PROVIDED RECORDS Block Start

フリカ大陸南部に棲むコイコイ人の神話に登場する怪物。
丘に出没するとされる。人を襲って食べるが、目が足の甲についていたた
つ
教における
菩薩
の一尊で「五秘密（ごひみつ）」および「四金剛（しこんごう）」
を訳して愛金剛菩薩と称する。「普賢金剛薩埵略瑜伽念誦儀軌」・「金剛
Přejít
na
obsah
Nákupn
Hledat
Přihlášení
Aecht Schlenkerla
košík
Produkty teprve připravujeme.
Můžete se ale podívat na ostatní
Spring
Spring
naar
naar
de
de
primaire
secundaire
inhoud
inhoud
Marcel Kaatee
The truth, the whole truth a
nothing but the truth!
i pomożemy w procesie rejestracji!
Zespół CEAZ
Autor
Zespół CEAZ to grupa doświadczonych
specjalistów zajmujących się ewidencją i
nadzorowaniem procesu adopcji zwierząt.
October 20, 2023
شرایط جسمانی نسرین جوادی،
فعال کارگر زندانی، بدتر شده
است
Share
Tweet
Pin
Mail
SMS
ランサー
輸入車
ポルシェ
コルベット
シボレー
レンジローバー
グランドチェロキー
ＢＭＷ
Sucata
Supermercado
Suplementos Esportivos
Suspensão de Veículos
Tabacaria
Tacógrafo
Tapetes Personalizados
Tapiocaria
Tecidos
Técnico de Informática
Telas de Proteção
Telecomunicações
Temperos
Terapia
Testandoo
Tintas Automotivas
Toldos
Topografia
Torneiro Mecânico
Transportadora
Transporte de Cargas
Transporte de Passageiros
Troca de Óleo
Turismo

PROVIDED RECORDS Block End

◆ TO DO: Output the entire listing above, character for character.

◆ COMPLETED TASK:
フリカ大陸南部に棲むコイコイ人の神話に登場する怪物。
丘に出没するとされる。人を襲って食べるが、目が足の甲についていたた
つ
教における
菩薩
の一尊で「五秘密（ごひみつ）」および「四金剛（しこんごう）」
を訳して愛金剛菩薩と称する。「普賢金剛薩埵略瑜伽念誦儀軌」・「金剛
Přejít
na
obsah
Nákupn
Hledat
Přihlášení
Aecht Schlenkerla
košík
Produkty teprve připravujeme.
Můžete se ale podívat na ostatní
Spring
Spring
naar
naar
de
de
primaire
secundaire
inhoud
inhoud
Marcel Kaatee
The truth, the whole truth a
nothing but the truth!
i pomożemy w procesie rejestracji!
Zespół CEAZ
Autor
Zespół CEAZ to grupa doświadczonych
specjalistów zajmujących się ewidencją i
nadzorowaniem procesu adopcji zwierząt.
October 20, 2023
شرایط جسمانی نسرین جوادی،
فعال کارگر زندانی، بدتر شده
است
Share
Tweet
Pin
Mail
SMS
ランサー
輸入車
ポルシェ
コルベット
シボレー
レンジローバー
グランドチェロキー
ＢＭＷ
Sucata
Supermercado
Suplementos Esportivos
Suspensão de Veículos
Tabacaria
Tacógrafo
Tapetes Personalizados
Tapiocaria
Tecidos
Técnico de Informática
Telas de Proteção
Telecomunicações
Temperos
Terapia
Testandoo
Tintas Automotivas
Toldos
Topografia
Torneiro Mecânico
Transportadora
Transporte de Cargas
Transporte de Passageiros
Troca de Óleo
Turismo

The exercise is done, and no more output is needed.